IV Iron Usage in Pneumonia
What are your thoughts on use of intravenous (IV) iron in a patient with, for instance, pneumonia vs use in a patient with bacteremia related to something like endocarditis or an infected vascular graft?
Gary A. Kell, MD
I would not recommend the administration of IV iron in pneumonia. It is possible that administration of IV iron may exacerbate infections. There is experimental evidence (animal) that administration of metals including iron may induce pulmonary inflammation. Iron therapy has been associated with acute exacerbations of infection, in particular malaria, but also Pseudomonas
aeruginosa and Legionella (where iron acquisition functions of L pneumophila play key roles in pathogenesis). With regard to iron-overloaded patients with beta-thalassemia, infections are the most common cause of mortality, particularly pneumonia as a result of Klebsiella pneumoniae.
Of interest, nontransferrin-bound iron is increased in the lower respiratory tracts of patients suffering from Pneumocystis carinii pneumonia? and this finding would lend experimental support to the use of iron-chelating agents in this disease.
With regard to antibiotic therapy, moxifloxacin attains good penetration into respiratory tissues and fluids, although its bioavailability is substantially reduced by coadministration with an iron preparation.
However, iron deficiency is associated with reversible abnormalities of immune function.
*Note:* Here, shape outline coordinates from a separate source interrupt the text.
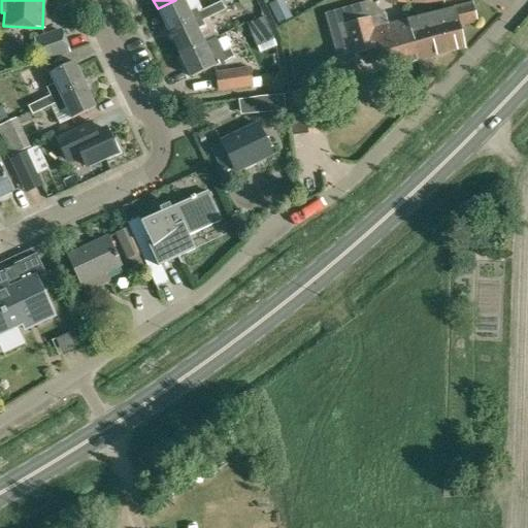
[(183,0),(175,0),(158,8),(168,31),(200,15),(202,21),(208,18),(209,19),(213,15),(209,7),(199,13),(196,8),(189,12),(183,0)]
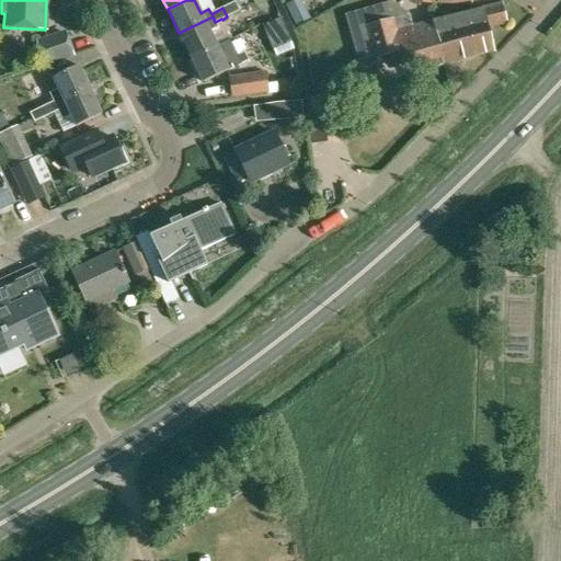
[(222,8),(227,16),(239,11),(235,2),(222,8)]
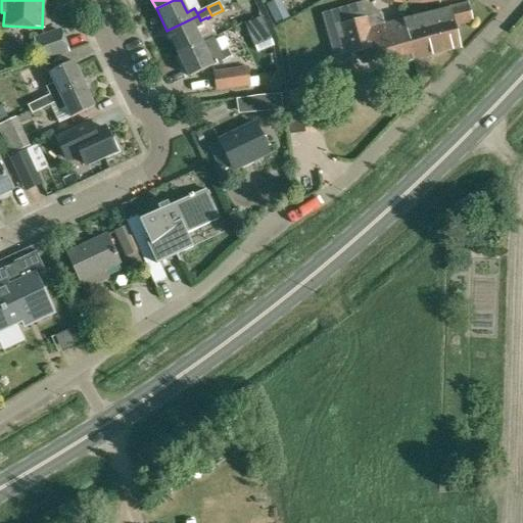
[(452,12),(428,17),(438,56),(460,51),(461,51),(456,29),(474,25),(470,7),(452,11),(452,12)]
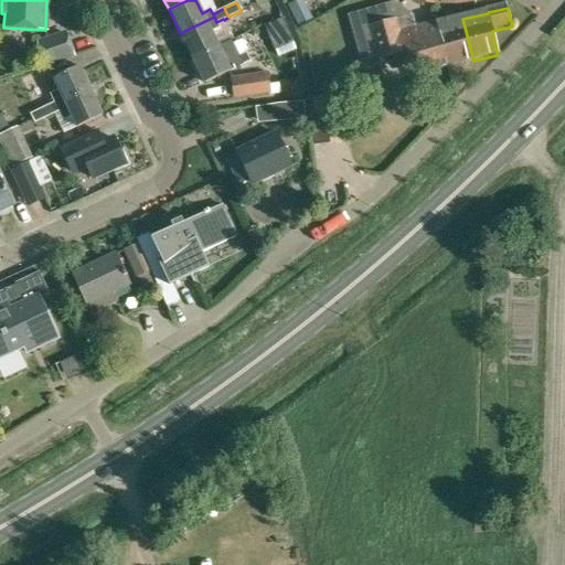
[(214,17),(180,33),(192,57),(217,45),(232,39),(223,20),(224,20),(223,19),(216,22),(214,17)]
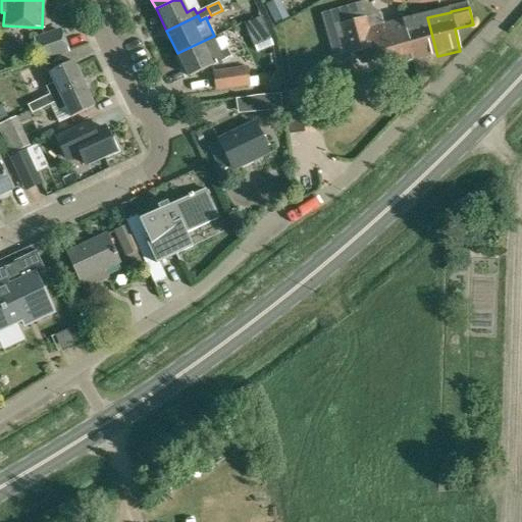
[(415,63),(403,23),(384,28),(381,16),(343,27),(351,56),(374,50),(380,71),(415,63)]
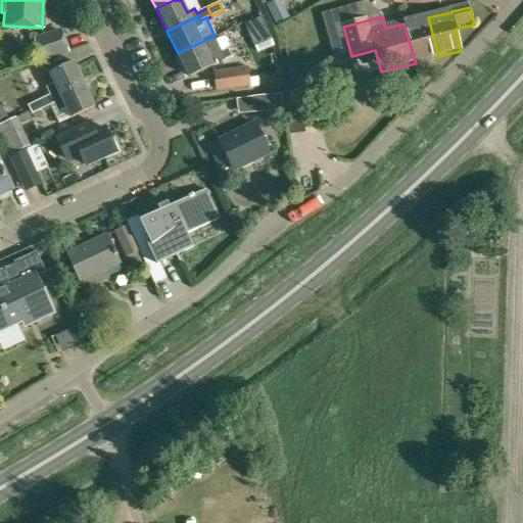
[(438,56),(428,17),(403,24),(416,63),(438,56)]
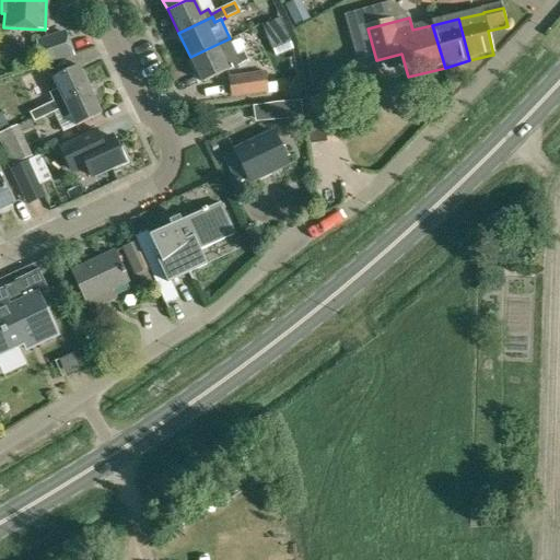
[(72,54),(65,33),(37,43),(45,62),(72,54)]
In a perioperative study, incidence of pneumonia increased from 2.6% to 5% with increasing degree of anemia. It is important to note that in dialysis patients requiring IV replacement, there does not seem to be a significant association between IV iron administration and the risk of bacteremia, unless given high-frequency, high-dose IV iron.
Occult infection of old nonfunctioning arteriovenous grafts is a common cause of erythropoietin resistance and persistent anemia among hemodialysis patients. Resection is associated with resolution.
Iron replacement should also be used with caution in patients with bacteremia, ensuring adequate and aggressive therapy of the underlying infection and close monitoring of response and requirements for the supplementation.